Extracted information below:
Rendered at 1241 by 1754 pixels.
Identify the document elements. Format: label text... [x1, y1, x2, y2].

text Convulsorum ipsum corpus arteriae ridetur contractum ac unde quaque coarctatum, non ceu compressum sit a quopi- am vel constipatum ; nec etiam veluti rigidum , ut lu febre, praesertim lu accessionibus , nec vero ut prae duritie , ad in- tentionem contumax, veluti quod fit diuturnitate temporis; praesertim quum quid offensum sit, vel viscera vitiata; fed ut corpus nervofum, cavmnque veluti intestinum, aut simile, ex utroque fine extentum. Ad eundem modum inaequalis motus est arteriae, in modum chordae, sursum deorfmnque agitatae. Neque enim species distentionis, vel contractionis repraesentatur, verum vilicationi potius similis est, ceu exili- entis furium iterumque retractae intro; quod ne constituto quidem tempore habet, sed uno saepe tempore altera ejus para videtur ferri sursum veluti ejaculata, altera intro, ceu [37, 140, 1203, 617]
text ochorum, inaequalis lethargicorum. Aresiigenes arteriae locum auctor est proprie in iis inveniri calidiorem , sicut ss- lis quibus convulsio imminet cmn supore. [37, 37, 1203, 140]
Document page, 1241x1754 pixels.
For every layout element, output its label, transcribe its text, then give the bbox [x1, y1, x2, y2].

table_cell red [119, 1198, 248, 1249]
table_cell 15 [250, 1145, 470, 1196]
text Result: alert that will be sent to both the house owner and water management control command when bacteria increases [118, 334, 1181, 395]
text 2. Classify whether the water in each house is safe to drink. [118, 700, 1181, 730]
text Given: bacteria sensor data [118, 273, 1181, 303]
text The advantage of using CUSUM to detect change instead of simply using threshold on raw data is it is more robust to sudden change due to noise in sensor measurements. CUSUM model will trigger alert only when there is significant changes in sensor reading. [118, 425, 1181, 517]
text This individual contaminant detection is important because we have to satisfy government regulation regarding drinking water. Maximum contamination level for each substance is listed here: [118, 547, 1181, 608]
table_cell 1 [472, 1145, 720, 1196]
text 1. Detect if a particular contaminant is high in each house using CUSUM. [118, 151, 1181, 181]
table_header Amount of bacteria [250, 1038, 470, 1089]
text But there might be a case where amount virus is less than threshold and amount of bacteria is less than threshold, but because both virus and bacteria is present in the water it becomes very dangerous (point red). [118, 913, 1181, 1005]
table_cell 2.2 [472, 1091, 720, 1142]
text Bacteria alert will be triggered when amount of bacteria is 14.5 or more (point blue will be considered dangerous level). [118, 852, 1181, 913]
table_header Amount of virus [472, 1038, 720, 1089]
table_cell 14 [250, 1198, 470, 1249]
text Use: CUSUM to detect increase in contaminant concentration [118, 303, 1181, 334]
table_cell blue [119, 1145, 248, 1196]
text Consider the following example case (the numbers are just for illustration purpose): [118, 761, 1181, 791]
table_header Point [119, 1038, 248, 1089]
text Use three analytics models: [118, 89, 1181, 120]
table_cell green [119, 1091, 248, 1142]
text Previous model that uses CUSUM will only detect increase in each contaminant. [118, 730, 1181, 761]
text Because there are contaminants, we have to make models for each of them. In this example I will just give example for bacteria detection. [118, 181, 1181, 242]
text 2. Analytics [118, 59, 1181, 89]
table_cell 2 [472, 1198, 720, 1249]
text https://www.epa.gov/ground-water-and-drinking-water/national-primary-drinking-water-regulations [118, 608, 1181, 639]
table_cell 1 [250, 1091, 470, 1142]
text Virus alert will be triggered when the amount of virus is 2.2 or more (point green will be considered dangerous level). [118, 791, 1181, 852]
End of Extracted information.
Show each line of the listing that holds the string "considered".

■ Result of the task ■
text Bacteria alert will be triggered when amount of bacteria is 14.5 or more (point blue will be considered dangerous level). [118, 852, 1181, 913]
text Virus alert will be triggered when the amount of virus is 2.2 or more (point green will be considered dangerous level). [118, 791, 1181, 852]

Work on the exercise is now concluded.